Anyone who is even slightly familiar with the history of childbirth in the modern world has probably heard the legendary story of the pig-gelder Jacob Nufer and the first successful cesarean section (performed on his wife in 1500). Successful because both mother and child lived, which had never before been documented to happen with a cesarean—and took quite some time to happen again. For example, there was a 100% mortality rate for cesareans performed in Paris for 89 YEARS (1787–1876). I’ve read several excellent books about the history of birth and feel fairly well-versed in the associated facts. However, this month I finished reading a new book by pediatrician Mark Sloan and was surprised to learn something completely new about the history of the cesarean section. This was that, the well-known legacy of Jacob Nufer notwithstanding, the first well-documented successful cesarean section performed in the English-speaking world was performed by Dr. James Barry in Cape Town South Africa in 1826. James Barry was quite the character, small of stature and very big of opinion and personality. He was a British Army officer who clashed frequently with everyone over everything (including even fighting duels!). He even had public arguments with none other than Florence Nightingale! And…then…the conclusion to this already interesting tale is that after Dr. James Barry died—after his forty year medical and military career—it was discovered that he was actually a woman!
I found this extremely fascinating. (I also imagined Jill at Unnecesarean using her Photoshop talents to make some kind of image about this…) So, despite the dominance of males in the medical profession, the first successful cesarean in the English-speaking world was actually performed by a woman! A point the author brings out in this discussion is that, “Here in the early years of the twenty-first century we have reached a point of high medical irony that would not be lost on James Barry: it now can take more courage—or foolhardiness—not to do a cesarean than it takes to do one.” How true.
Some other non-related quotes from Birth Day that I shared via the CfM Facebook page are as follows:
“Birth is about radical, creative, life-affirming change. It is about adaptation on a nearly unbelievable scale.” –Mark Sloan, MD
The quote above is in regard to the physical adaptations required by the baby immediately after birth—I see it as about both mother and baby though and I enjoy that it comes from a man and a doctor no less!
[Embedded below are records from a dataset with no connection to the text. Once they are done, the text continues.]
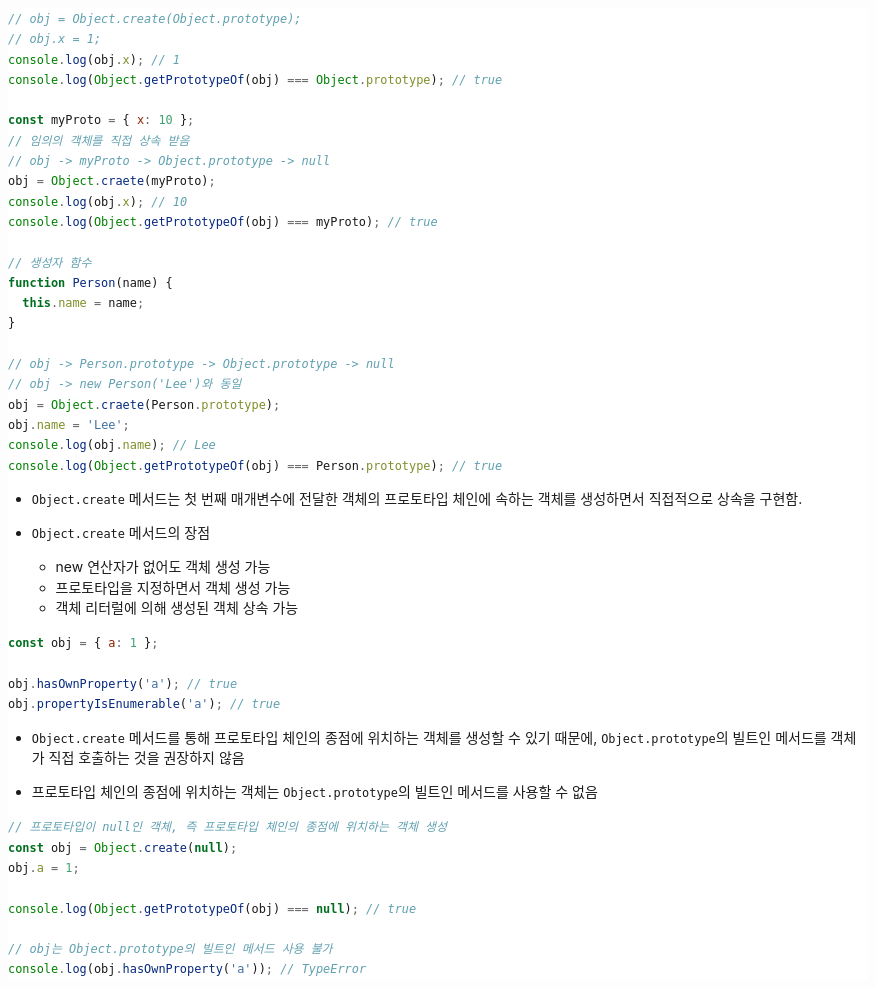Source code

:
 ```js
// obj = Object.create(Object.prototype);
// obj.x = 1;
console.log(obj.x); // 1
console.log(Object.getPrototypeOf(obj) === Object.prototype); // true

const myProto = { x: 10 };
// 임의의 객체를 직접 상속 받음
// obj -> myProto -> Object.prototype -> null
obj = Object.craete(myProto);
console.log(obj.x); // 10
console.log(Object.getPrototypeOf(obj) === myProto); // true

// 생성자 함수
function Person(name) {
  this.name = name;
}

// obj -> Person.prototype -> Object.prototype -> null
// obj -> new Person('Lee')와 동일
obj = Object.craete(Person.prototype);
obj.name = 'Lee';
console.log(obj.name); // Lee
console.log(Object.getPrototypeOf(obj) === Person.prototype); // true
```

- `Object.create` 메서드는 첫 번째 매개변수에 전달한 객체의 프로토타입 체인에 속하는 객체를 생성하면서 직접적으로 상속을 구현함.

- `Object.create` 메서드의 장점
  - new 연산자가 없어도 객체 생성 가능
  - 프로토타입을 지정하면서 객체 생성 가능
  - 객체 리터럴에 의해 생성된 객체 상속 가능

```js
const obj = { a: 1 };

obj.hasOwnProperty('a'); // true
obj.propertyIsEnumerable('a'); // true
```

- `Object.create` 메서드를 통해 프로토타입 체인의 종점에 위치하는 객체를 생성할 수 있기 때문에, `Object.prototype`의 빌트인 메서드를 객체가 직접 호출하는 것을 권장하지 않음

- 프로토타입 체인의 종점에 위치하는 객체는 `Object.prototype`의 빌트인 메서드를 사용할 수 없음

```js
// 프로토타입이 null인 객체, 즉 프로토타입 체인의 종점에 위치하는 객체 생성
const obj = Object.create(null);
obj.a = 1;

console.log(Object.getPrototypeOf(obj) === null); // true

// obj는 Object.prototype의 빌트인 메서드 사용 불가
console.log(obj.hasOwnProperty('a')); // TypeError
```
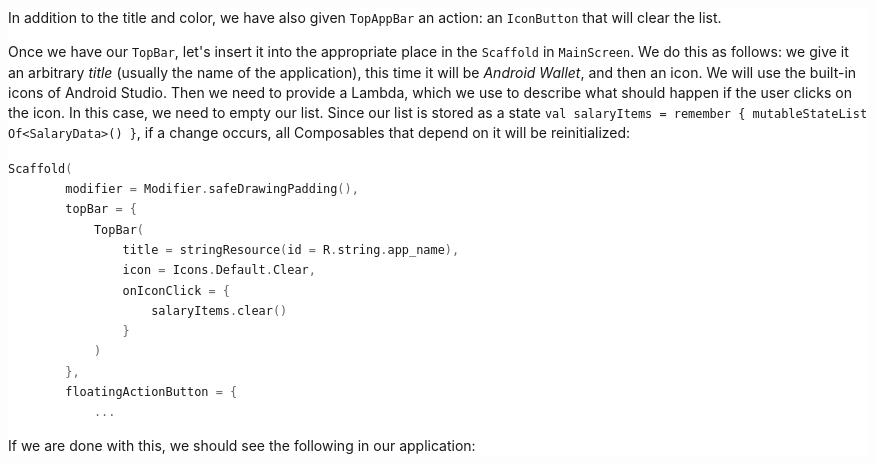 In addition to the title and color, we have also given `TopAppBar` an action: an `IconButton` that will clear the list.

Once we have our `TopBar`, let's insert it into the appropriate place in the `Scaffold` in `MainScreen`. We do this as follows: we give it an arbitrary *title* (usually the name of the application), this time it will be *Android Wallet*, and then an icon. We will use the built-in icons of Android Studio. Then we need to provide a Lambda, which we use to describe what should happen if the user clicks on the icon. In this case, we need to empty our list. Since our list is stored as a state `val salaryItems = remember { mutableStateListOf<SalaryData>() }`, if a change occurs, all Composables that depend on it will be reinitialized:

```kotlin
Scaffold(
        modifier = Modifier.safeDrawingPadding(),
        topBar = {
            TopBar(
                title = stringResource(id = R.string.app_name),
                icon = Icons.Default.Clear,
                onIconClick = {
                    salaryItems.clear()
                }
            )
        },
        floatingActionButton = {
			...
```

If we are done with this, we should see the following in our application:

<p align="center">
“Rigid plans work best if you’re building a skyscraper; with something as mysteriously human as giving birth, it’s best, both literally and figuratively, to keep your knees bent.” –Mark Sloan, MD
The above quote is from the segment about what he would want to tell his daughter about giving birth. Though the book wasn’t as “alternative” as many of the birth books I enjoy, I found Birth Day to be a very engaging and entertaining read!
Wow, fascinating history there!
As long as you’re not expecting a Kanye PhotoShop meme, because that is sooo 2009.
Dr. James Barry… the woman born Margaret Buckley in Cork, Ireland. http://img.dailymail.co.uk/i/pix/2008/03_02/barryDM0903_468x709.jpg
I didn’t realize that she (or he, if he was transgender… I’m not sure what the whole story was) was credited with one of the first cesareans. That is fascinating.